The result? Almost two hours of self-indulgent cinematic masturbation, with one notable exception. But first, and briefly, the dregs.

It all begins with Anders' "The Missing Ingredient," in which a coven of witches who have gathered together to resurrect their "goddess," a 1950s "entertainer." Although Ione Skye, who was so good in Say Anything and Gas Food Lodging is the main character in this skit, her role is so poorly written--as is the entire piece itself--that she can do little with it.

To explain this one too much would be a waste of ink. Suffice it to say that three things immediately scream "B movie" when this one begins: 1. Madonna's in it. 2. Most of the witches get topless, for no apparent reason (surprisingly enough, Madonna is not one of them). 3. The whole plot revolves around Skye's attempt to get Ted the bellhop's sperm, which they need for the resurrection process. This makes for plenty of dick jokes and double entendres that seem to belong more to Benny Hill than to a talented director like Anders. This one is junk.

The second installment, Rockwell's "The Wrong Man", is no better. In fact, it's far worse, because at least dick jokes are funny half the time. Sadistic, paranoid fantasies, however, are not. Definitely the worst of the bunch.

The fourth installment, Tarantino's "The Man from Hollywood," is the second best of the lot, but, as my grandpappy used to say, that ain't sayin' much. The plot here is based on an old Alfred Hitchcock episode, "The Man from Rio," in which Peter Lorre bets Steve McQueen that McQueen can't light his favorite lighter ten times in a row. If he can, McQueen gets Lorre's car; if he can't, Lorre gets McQueen's little finger.

With Tarantino fetish for blood, you can bet how this one ends. The dialogue is only moderately clever, and Tarantino, in the starring role, does his usual Smurf-on-crack schtick. Neiether as interesting nor as intelligent as Tarantino's other work, this one will make die-hard fans rent "Reservoir Dogs" to remember why they liked him in the first place.

One side note: Does anyone else think that Tarantino started directing movies just to get an acting job? Why else would he cast himself in almost every movie he's had anything to do with? Arguably the real Misson that Ritalin was invented, Tarantino's freneticism, though endearing at first, wears thin after about five minutes of direct exposure. And the 30-plus minutes of this skit are way, way too much.

Not all is lost, however. Robert Rodriguez saves the day with his "The Misbehavers," which makes up for all of the other BLAH in the film and is probably singlehandedly responsible for keeping people from demanding refunds at the box office. In this installment, which is the best-acted, best-written and best-directed of them all, Rodriguez tells the tale of two kids left in a hotel room by their parents, the wonderfully campy and over-the-top Antonio Banderas and the talented but underappreciated Tamlyn Tomita.

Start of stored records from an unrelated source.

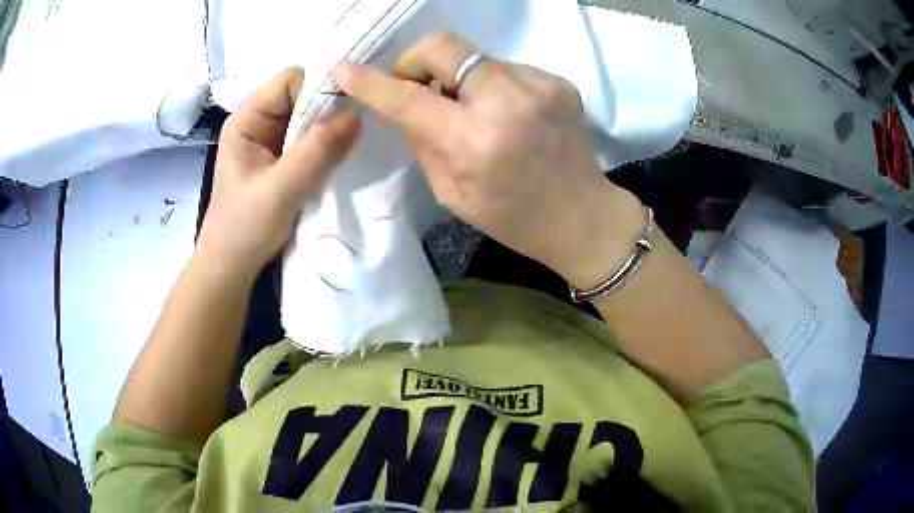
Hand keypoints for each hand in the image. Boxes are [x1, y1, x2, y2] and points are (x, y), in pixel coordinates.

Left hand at [197, 68, 360, 280]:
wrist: (232, 268)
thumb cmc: (245, 228)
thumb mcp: (281, 188)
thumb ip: (317, 150)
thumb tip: (358, 115)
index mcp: (248, 120)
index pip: (291, 81)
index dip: (321, 85)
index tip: (353, 103)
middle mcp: (259, 123)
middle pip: (302, 97)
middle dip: (330, 108)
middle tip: (362, 123)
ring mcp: (271, 143)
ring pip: (309, 120)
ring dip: (331, 129)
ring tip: (356, 140)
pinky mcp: (282, 162)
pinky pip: (310, 142)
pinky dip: (327, 146)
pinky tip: (343, 155)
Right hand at [331, 32, 643, 284]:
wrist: (583, 217)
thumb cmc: (514, 218)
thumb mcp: (452, 193)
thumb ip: (423, 141)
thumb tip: (405, 105)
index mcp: (475, 141)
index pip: (408, 98)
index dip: (369, 80)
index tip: (343, 67)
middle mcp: (507, 101)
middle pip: (444, 45)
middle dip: (417, 60)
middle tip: (416, 85)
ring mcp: (539, 85)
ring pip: (475, 56)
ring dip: (458, 77)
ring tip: (469, 109)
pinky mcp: (558, 81)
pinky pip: (505, 69)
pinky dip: (491, 85)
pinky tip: (505, 113)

Banderas' character, who is listed in the credits simply as "Man," persuades (or rather threatens and bribes) Ted to watch his kids while he and "Wife" go out on the town for New Year's. If anything happens to his children, Ted is dead, and the red will spread. And he knows it.

And so begins a brilliant, snappy comedy of errors that seems at times like Shakespeare on crystal meth. The kids, played by newcomers Lana McKissick and Danny Verduzco, are the highlight of the piece, and seeing them drink champagne, smoke cigarettes and watch soft porn on TV is priceless, and had everyone in my theater in hysterics.

To say more about this piece might give away the twist ending, so let me end with this: Four Rooms, for all its innumerable flaws (chief among them Roth's ridiculous homage to Jerry Lewis), is worth watching if for no other reason than to see the look on Banderas' face when he returns home at the end of the night, wife passed out in his arms, and surveys the havoc that has been wreaked on the room. This scene alone saves the movie from an otherwise dismal fate, and is so good that it makes you forget how bad the rest of it really is.